TANGRAM 47

Sur les traces coloniales dans les villes suisses

Theodora Peter

La période coloniale a laissé des traces visibles et invisibles en Suisse. Dans plusieurs villes, il est possible de découvrir les diverses facettes d’une histoire longtemps refoulée, grâce à des visites guidées ou tout simplement avec un plan de ville numérique et un audioguide.

Sur de nombreuses fontaines et rebords de fenêtres, la vieille ville de Berne est ornée de géraniums rouge vif. L’annuel Graniummärit (marché aux géraniums) fait partie des traditions de la capitale. De fait, l’emblématique fleur des balcons suisses est pourtant originaire de l’Afrique du Sud. Les pélargoniums sont arrivés en Suisse depuis Le Cap par l’intermédiaire de mercenaires bernois qui entretenaient des relations étroites avec le pouvoir colonial hollandais. La tour hollandaise située à la Waisenhausplatz est un autre symbole des relations que la Suisse entretenait avec le colonialisme. Alors que les touristes peuvent aujourd’hui y manger des pizzas, la tour était un lieu où se réunissaient autrefois des officiers bernois et hollandais pour fumer du tabac, une habitude prise dans les colonies. De manière générale, le patriciat bernois entretenait de bonnes relations commerciales avec les sociétés coloniales néerlandaises.

Le président de la fondation Cooperaxion Karl Johannes Rechsteiner conte cette histoire et tant d’autres lors d’une visite guidée proposée dans la ville de Berne. Depuis quinze ans déjà, la fondation s’intéresse aux implications coloniales de la Suisse le long des routes du commerce d’esclaves. Les visites de la ville font partie du travail éducatif de l’organisation non gouvernementale. Dans l’intervalle, l’équipe de M. Rechsteiner a élargi son offre de visites de Berne à Thoune, Neuchâtel et Fribourg. Cooperaxion participe également à des campagnes et à des manifestations dans d’autres villes.
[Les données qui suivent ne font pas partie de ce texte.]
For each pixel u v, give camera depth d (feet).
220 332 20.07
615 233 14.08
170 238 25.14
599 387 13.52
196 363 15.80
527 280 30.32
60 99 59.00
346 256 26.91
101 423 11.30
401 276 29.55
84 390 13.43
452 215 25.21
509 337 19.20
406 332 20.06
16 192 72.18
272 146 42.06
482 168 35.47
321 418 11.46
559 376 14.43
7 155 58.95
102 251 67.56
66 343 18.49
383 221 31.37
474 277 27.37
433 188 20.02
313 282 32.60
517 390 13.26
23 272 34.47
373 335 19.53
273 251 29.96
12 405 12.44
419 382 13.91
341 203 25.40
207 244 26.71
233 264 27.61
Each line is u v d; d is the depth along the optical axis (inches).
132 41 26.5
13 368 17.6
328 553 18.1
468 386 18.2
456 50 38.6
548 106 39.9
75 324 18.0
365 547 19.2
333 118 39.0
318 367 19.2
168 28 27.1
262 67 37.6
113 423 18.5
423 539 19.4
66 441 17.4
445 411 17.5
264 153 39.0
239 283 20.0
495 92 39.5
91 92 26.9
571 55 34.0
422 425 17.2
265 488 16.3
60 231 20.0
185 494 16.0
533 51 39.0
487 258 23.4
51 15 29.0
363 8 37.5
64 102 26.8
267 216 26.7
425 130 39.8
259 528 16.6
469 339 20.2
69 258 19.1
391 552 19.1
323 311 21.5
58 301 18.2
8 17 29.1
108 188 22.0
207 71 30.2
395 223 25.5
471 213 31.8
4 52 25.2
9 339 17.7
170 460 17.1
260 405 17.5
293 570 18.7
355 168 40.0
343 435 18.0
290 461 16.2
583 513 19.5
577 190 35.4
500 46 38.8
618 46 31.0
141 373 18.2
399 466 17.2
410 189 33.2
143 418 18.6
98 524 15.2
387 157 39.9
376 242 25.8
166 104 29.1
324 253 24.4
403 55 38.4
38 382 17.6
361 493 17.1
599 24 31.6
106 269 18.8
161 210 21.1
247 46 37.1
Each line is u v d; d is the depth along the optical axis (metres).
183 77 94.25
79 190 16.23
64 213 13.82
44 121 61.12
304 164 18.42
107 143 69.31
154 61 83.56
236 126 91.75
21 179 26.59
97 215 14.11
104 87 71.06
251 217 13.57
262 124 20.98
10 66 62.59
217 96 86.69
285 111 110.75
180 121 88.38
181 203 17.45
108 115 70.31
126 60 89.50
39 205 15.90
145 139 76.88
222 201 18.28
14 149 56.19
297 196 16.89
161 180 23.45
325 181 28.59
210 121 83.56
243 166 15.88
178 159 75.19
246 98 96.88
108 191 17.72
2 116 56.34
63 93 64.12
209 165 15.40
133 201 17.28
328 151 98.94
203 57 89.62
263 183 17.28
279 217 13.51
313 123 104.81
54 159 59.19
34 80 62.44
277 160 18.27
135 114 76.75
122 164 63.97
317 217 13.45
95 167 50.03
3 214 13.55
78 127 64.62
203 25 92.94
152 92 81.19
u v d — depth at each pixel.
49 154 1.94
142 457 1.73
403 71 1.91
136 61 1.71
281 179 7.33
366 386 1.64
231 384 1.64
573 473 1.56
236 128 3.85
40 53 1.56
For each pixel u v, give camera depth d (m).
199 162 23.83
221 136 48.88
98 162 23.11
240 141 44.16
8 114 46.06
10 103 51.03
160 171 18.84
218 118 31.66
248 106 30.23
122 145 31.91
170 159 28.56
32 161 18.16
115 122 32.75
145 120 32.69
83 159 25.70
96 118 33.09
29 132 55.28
L’intérêt pour les visites guidées s’est fortement accru depuis le mouvement Black Lives Matter en 2020, constate M. Rechsteiner. Désormais, il anime des visites à un rythme presque hebdomadaire. Les visites sont prisées par les écoles, les syndicats, les services publics, les entreprises et les particuliers. Réunissant un total de mille participants, les visites guidées ont connu une affluence record en 2022.
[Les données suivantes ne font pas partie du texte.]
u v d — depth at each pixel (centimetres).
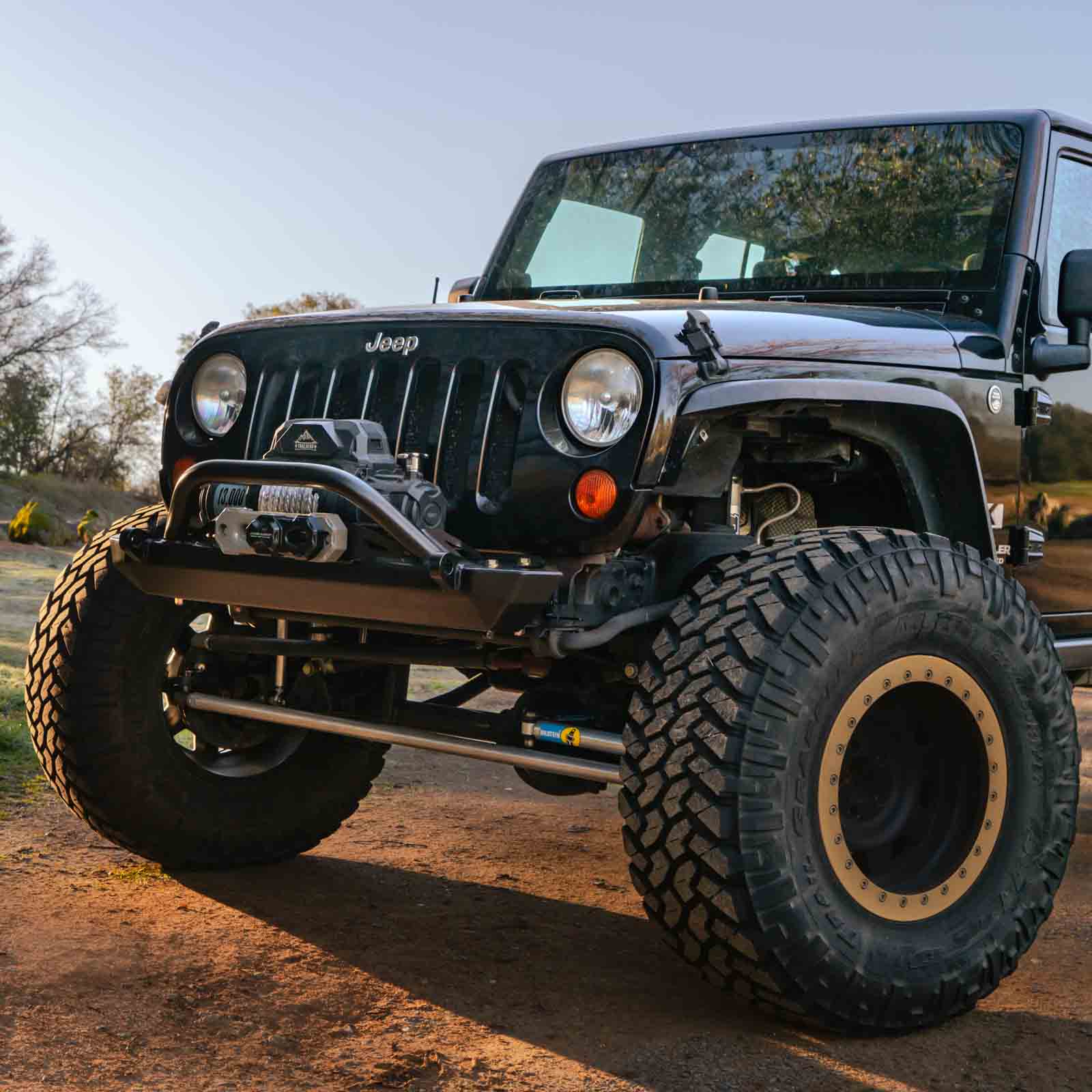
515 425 271
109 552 330
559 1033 249
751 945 239
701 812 237
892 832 273
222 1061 230
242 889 335
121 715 328
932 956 259
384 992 266
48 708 326
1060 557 363
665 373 255
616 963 292
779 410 276
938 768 278
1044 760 281
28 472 4691
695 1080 229
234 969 275
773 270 383
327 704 356
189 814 340
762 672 241
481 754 283
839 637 247
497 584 245
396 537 247
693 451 271
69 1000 252
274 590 271
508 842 398
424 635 281
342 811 368
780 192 391
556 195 435
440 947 297
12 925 293
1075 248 375
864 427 297
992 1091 232
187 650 341
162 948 286
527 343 271
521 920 321
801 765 243
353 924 311
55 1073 221
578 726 288
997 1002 281
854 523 340
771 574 254
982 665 272
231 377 313
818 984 244
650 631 281
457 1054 237
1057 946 322
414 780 477
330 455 262
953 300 350
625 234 414
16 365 4544
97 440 4825
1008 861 276
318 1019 251
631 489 254
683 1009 265
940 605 263
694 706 242
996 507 335
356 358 293
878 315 322
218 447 311
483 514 271
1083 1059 249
L’historien, cabarettiste et militant politique Hans Fässler fait également partie des pionniers du travail éducatif contre le racisme. Il propose différents circuits à Saint-Gall et dans les environs, comme Im Westen viel Neues (À l’Ouest, du nouveau) qui s’intéresse aux traces du (post)colonialisme. La visite guidée de la ville Auf den Spuren von Rassismus (Sur les traces du racisme) a, elle, été lancée en 2019 dans le cadre des Journées d’action contre le racisme de Saint-Gall.

L’histoire directement depuis son smartphone

Issue du milieu académique des sciences historiques, l’association Zürich Kolonial s’engage à présenter au grand public les traces du colonialisme à Zurich. « Des Zurichois ont investi dans l’esclavage, se sont enrichis grâce aux plantations d’outre-mer, ont organisé des zoos humains ou se sont mis au service d’armées coloniales en tant que mercenaires », note l’association sur son site Internet. Un circuit urbain a été conçu sur cette thématique, avec une douzaine de stations dans la ville de Zurich qui peuvent être explorées en toute autonomie avec un audioguide. Il est aussi possible d’écouter ces récits sur son propre smartphone à la maison ou à l’extérieur et l’on devrait bientôt pouvoir scanner un code QR à chaque station pour avoir directement accès à l’histoire coloniale rattachée à cet endroit de la ville. On y apprend par exemple ce qui relie le magnifique parc de Belvoir et la haute société zurichoise avec le colonialisme au XIXe siècle, ou ce que les peintures murales de la gare de Wiedikon racontent du racisme et du colonialisme.

À Winterthour aussi, des historiens proposent des visites publiques de la ville et des visites guidées pour les groupes. Sous le titre Dunkle Geschäfte (Sombres affaires), il est possible de découvrir les lieux de l’histoire coloniale jusque-là passée sous silence. À Bâle, l’association Frauenstadtrundgang Basel, qui propose déjà des visites guidées, y compris sur le thème de la migration, prévoit un circuit axé sur le colonialisme. À Genève, le collectif Afro-Swiss propose depuis 2019 une visite guidée intitulée « Du village noir au mouton noir : visite guidée de la Genève coloniale ». Des initiatives similaires de la société civile existent également dans d’autres villes suisses, ou sont en cours de développement.